* _Information given_:

----------------

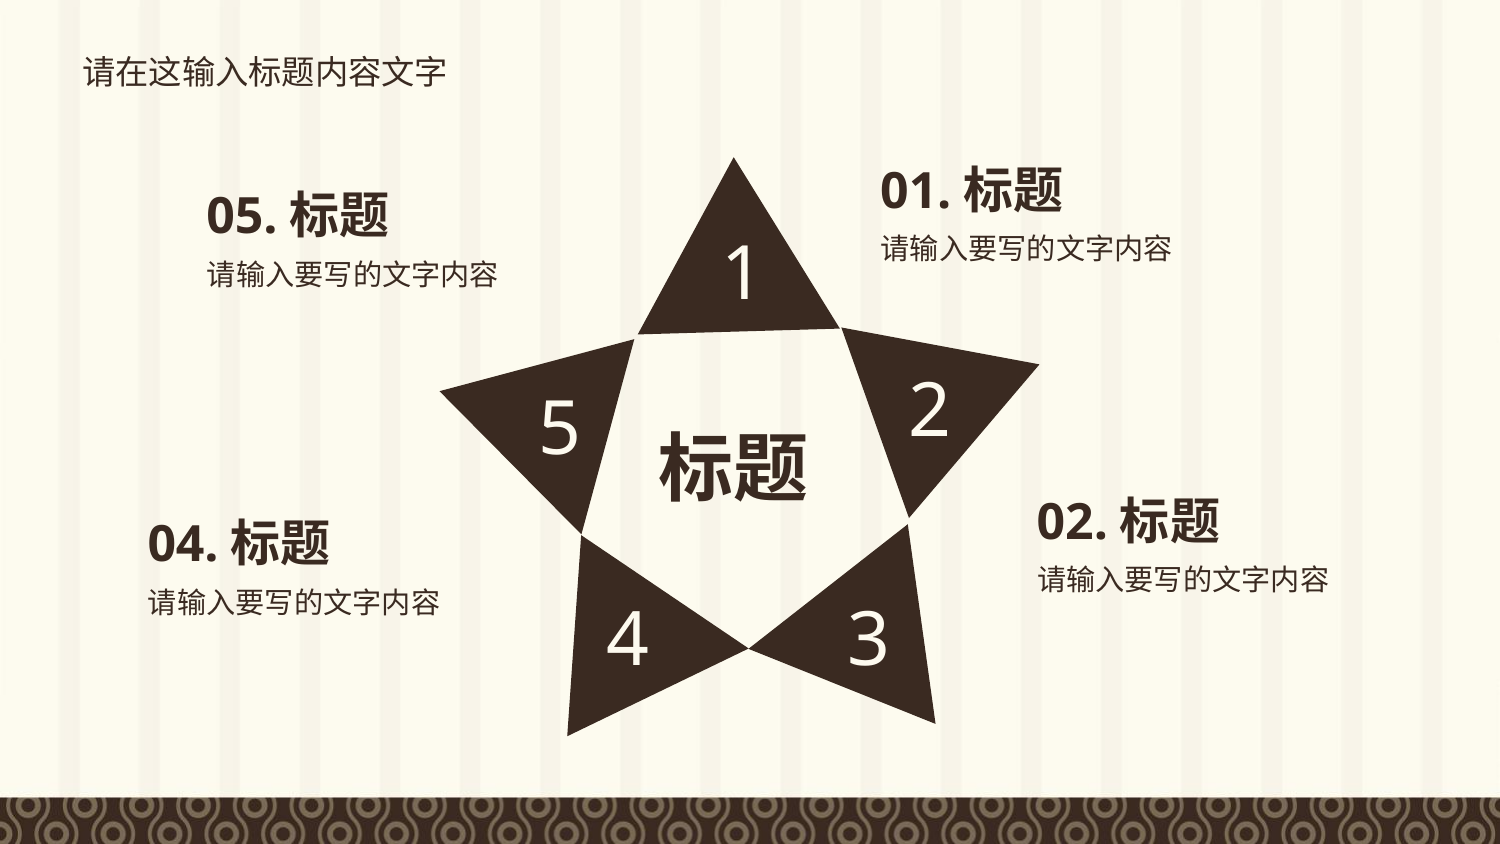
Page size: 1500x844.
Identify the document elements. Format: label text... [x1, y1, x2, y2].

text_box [436, 156, 1045, 752]
picture [0, 0, 1500, 844]
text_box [132, 504, 597, 628]
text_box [865, 150, 1330, 274]
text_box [1021, 481, 1486, 605]
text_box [191, 176, 656, 300]
text_box 请在这输入标题内容文字 [67, 43, 703, 99]
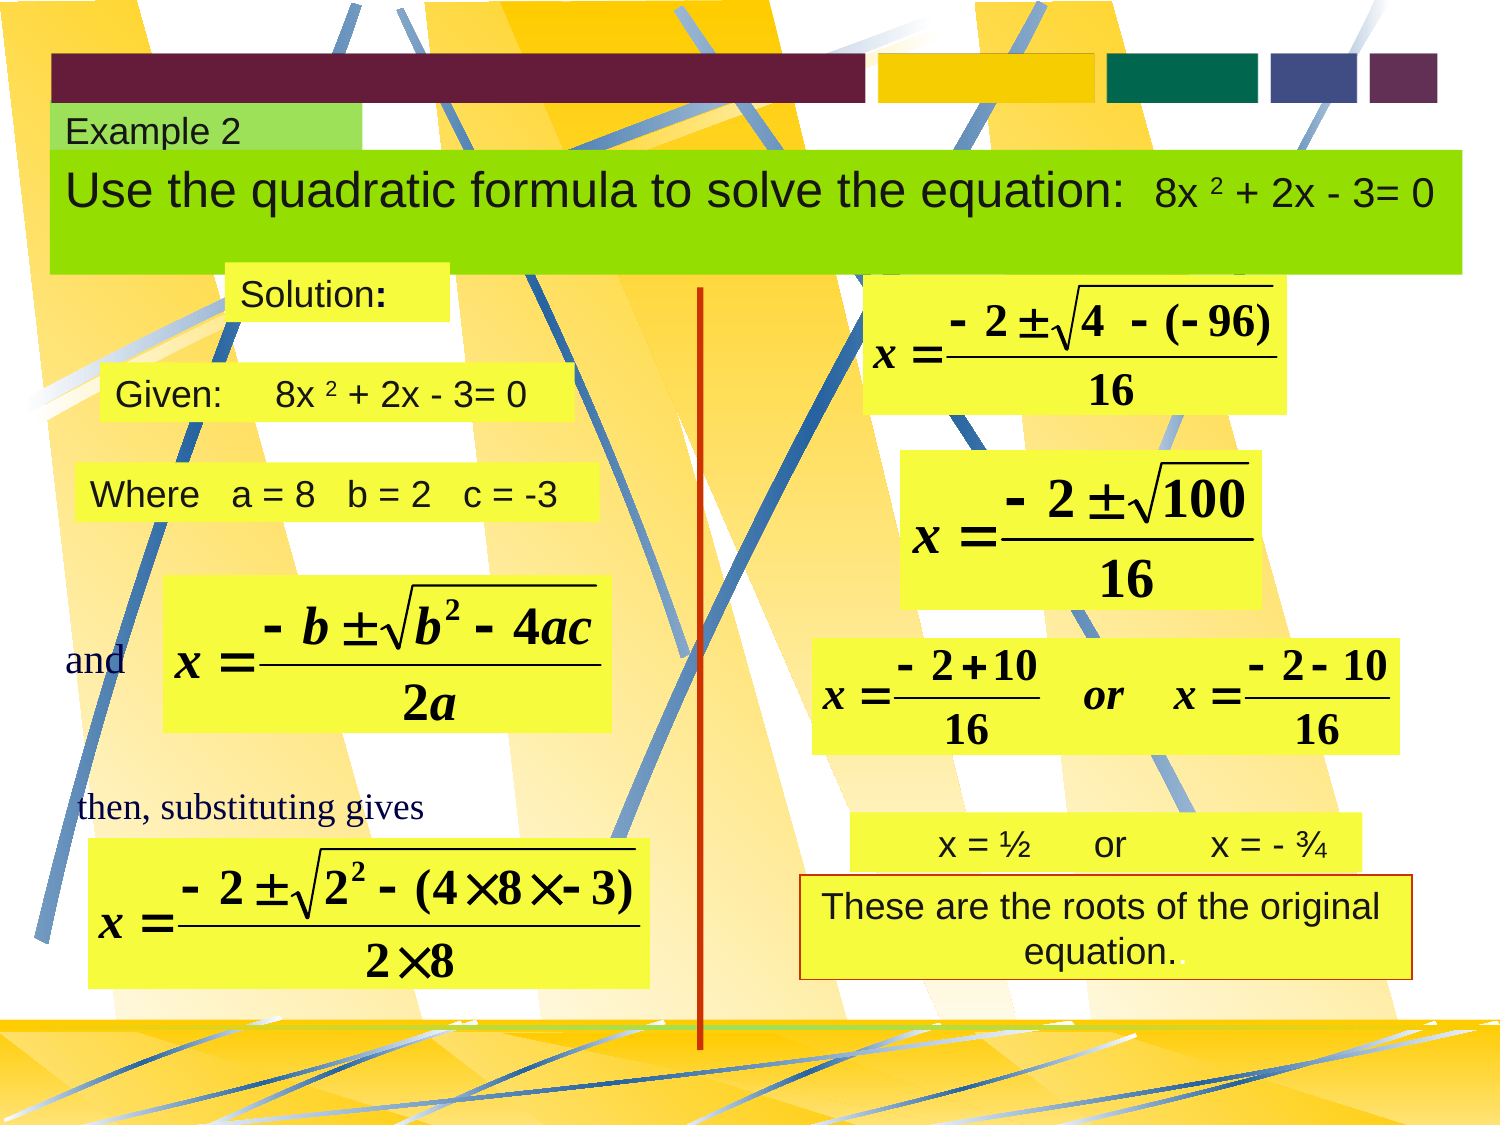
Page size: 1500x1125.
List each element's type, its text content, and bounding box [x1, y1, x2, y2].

text_box Where a = 8 b = 2 c = -3 [74, 462, 600, 523]
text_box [862, 274, 1288, 416]
text_box Example 2 [49, 111, 363, 149]
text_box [812, 637, 1401, 756]
text_box Solution: [224, 262, 450, 323]
text_box Given: 8x 2 + 2x - 3= 0 [99, 362, 575, 423]
text_box Use the quadratic formula to solve the equation: 8x 2 + 2x - 3= 0 [49, 149, 1463, 275]
text_box then, substituting gives [62, 774, 513, 835]
picture [37, 37, 1438, 103]
text_box x = ½ or x = - ¾ [849, 812, 1363, 873]
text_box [87, 837, 651, 989]
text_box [162, 574, 613, 733]
text_box and [50, 624, 141, 690]
text_box These are the roots of the original equation.. [800, 874, 1413, 980]
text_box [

----------------

* _Goal of the exercise_: Please transcribe word for word the lines from the one bearing "text_box [865, 150, 1330, 274]" through the last line of the records above, omitting the pictures.

* _Solution for this task_:
text_box [865, 150, 1330, 274]
text_box [1021, 481, 1486, 605]
text_box [191, 176, 656, 300]
text_box 请在这输入标题内容文字 [67, 43, 703, 99]
Page size: 1500x1125.
List each element's type, its text content, and bounding box [x1, y1, x2, y2].

text_box Where a = 8 b = 2 c = -3 [74, 462, 600, 523]
text_box [862, 274, 1288, 416]
text_box Example 2 [49, 111, 363, 149]
text_box [812, 637, 1401, 756]
text_box Solution: [224, 262, 450, 323]
text_box Given: 8x 2 + 2x - 3= 0 [99, 362, 575, 423]
text_box Use the quadratic formula to solve the equation: 8x 2 + 2x - 3= 0 [49, 149, 1463, 275]
text_box then, substituting gives [62, 774, 513, 835]
picture [37, 37, 1438, 103]
text_box x = ½ or x = - ¾ [849, 812, 1363, 873]
text_box [87, 837, 651, 989]
text_box [162, 574, 613, 733]
text_box and [50, 624, 141, 690]
text_box These are the roots of the original equation.. [800, 874, 1413, 980]
text_box [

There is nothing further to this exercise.